Intel does have valuable pieces. Specialized chip unit Altera, on a 20% discount to faster-growing Lattice Semiconductor’s LSCC.O multiple of 9.5 times revenue, might be worth $15 billion. A stake in self-driving auto firm Mobileye Global MBLY.O is worth around $8 billion.

Intel’s crown jewel of designing chips for PCs and data centers, meanwhile, is expected to generate nearly $50 billion of revenue over the next four quarters, according to LSEG data. On rival AMD’s AMD.O roughly 8 times sales multiple, that would be worth $390 billion. Even with some $20 billion of net debt, that’s over three times Intel’s current valuation.

But this ignores the elephant in the clean room. Intel is losing share to AMD and PC newcomers like Qualcomm. Its revenue is essentially flat from a decade ago; AMD’s has quadrupled. Put simply, the business deserves a substantially lower valuation.

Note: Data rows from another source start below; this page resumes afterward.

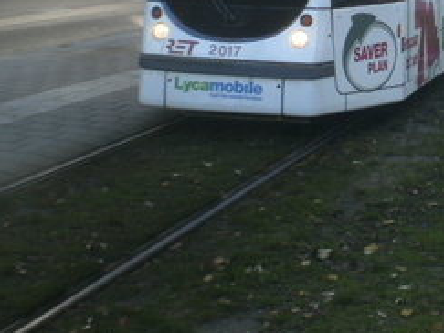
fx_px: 1141
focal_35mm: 89
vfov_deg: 16.1
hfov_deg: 21.3
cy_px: -35
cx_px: 444
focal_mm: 6.3
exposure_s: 1/125
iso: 100
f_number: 4.6
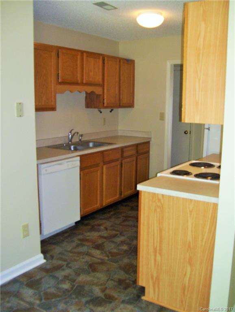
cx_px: 118
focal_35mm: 36
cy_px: 156
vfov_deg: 51.3
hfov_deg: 39.7
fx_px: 325
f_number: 2.7
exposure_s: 1/60
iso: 200
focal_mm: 6
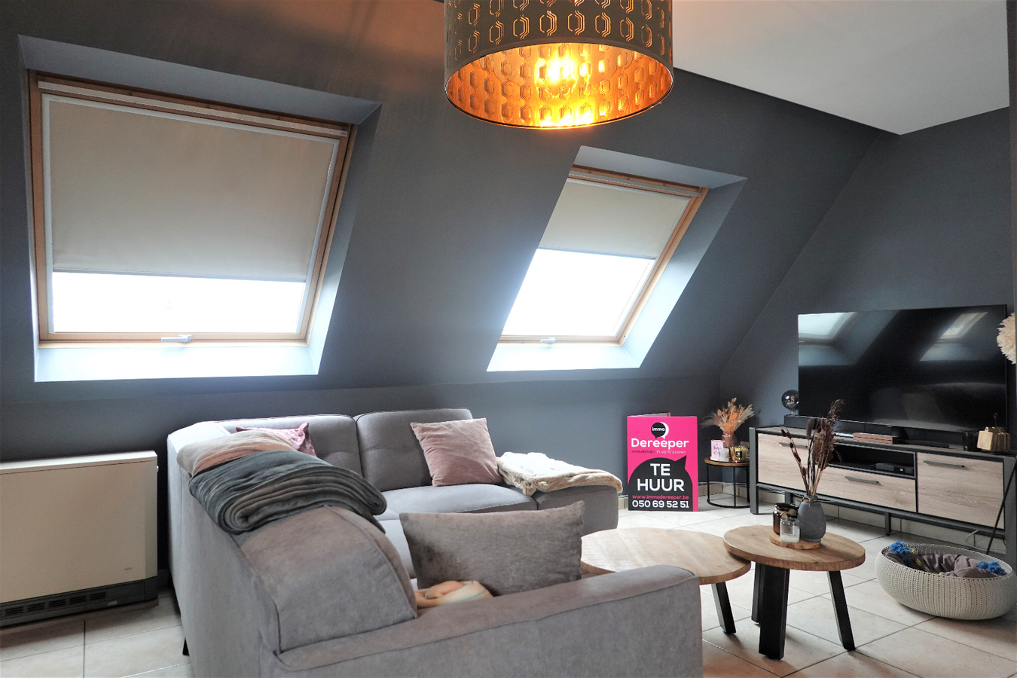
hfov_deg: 73.7
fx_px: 678
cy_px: 339
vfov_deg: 53.1
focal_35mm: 24
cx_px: 508
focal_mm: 9
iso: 400
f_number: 2.8
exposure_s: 1/30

Moreover, unlike Qualcomm or AMD, Intel is also a manufacturer. Those operations are a money pit, generating $4.2 billion of revenue last quarter but losing $2.8 billion. Intel’s head-to-head competition against the much-larger Taiwan Semiconductor Manufacturing 2330.TW ensures it must shovel ever-more money into the business. That makes valuing it near-impossible: sure, TSMC’s market capitalization stands at nearly $800 billion, but it sported a 37% net income margin last quarter.

Worse, the U.S. government has made these operations a cornerstone of its chip strategy, awarding Intel billions in subsidies. Regulators will carefully guard these operations, before even considering the antitrust problem posed by Intel and Qualcomm’s combined might.

Other watchdogs matter, too. Intel does business in China, where enforcers have killed deals by both the company led by Pat Gelsinger and its potential suitor. Antitrust pushback effectively snuffed out Qualcomm's bid for NXP Semiconductors NXPI.O in 2018, and Intel's acquisition of Tower Semiconductor TSEM.TA last year.

Of course, Intel could definitely use cash. Apollo could capitalize, as it did when it invested in a $900 million slug of preferred equity issued by Western Digital WDC.O, or $1.25 billion of secured notes from chipmaker Wolfspeed WOLF.N. Both promised roughly 10% yields at minimum. Whether Intel can bear those costs is a matter for negotiation; adding equity in to juice returns might not offer the upside a naive sum-of-the-parts implies. Intel is cheap - but deservedly so.

Follow @rob_cyran on X

CONTEXT NEWS

Chipmaker Qualcomm has approached rival Intel about a takeover, Reuters reported on Sept. 20 citing an unnamed source. This follows an earlier Reuters report that Qualcomm was examining acquiring pieces of Intel, and in particular its PC business. Talks are at an early stage, and no formal offer has been made.

Separately, buyout firm Apollo Global Management has offered to make an equity-like investment of up to $5 billion in Intel, according to a Bloomberg story on Sept. 22. In June, Apollo agreed to pay $11 billion for 49% ownership in a joint venture that has the right to make semiconductors at Intel’s new manufacturing plant in Ireland.